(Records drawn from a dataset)

+---+

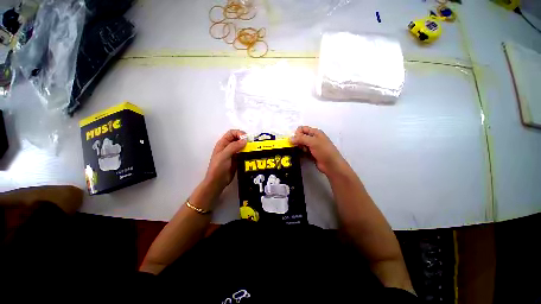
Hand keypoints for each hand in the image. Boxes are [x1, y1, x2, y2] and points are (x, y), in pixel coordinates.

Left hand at [204, 129, 246, 191]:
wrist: (218, 182)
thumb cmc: (218, 168)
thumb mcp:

+---+

■ **WHAT TO PRODUCE**
Exclude the pictures and print the rest of the data exactly.

■ **RESPONSE BOX**
Hand keypoints for each hand in the image. Boxes are [x1, y1, x2, y2] and points are (x, y), in pixel coordinates.

Left hand at [204, 129, 246, 191]:
wrist: (218, 182)
thumb cmc: (218, 168)
thumb mcp:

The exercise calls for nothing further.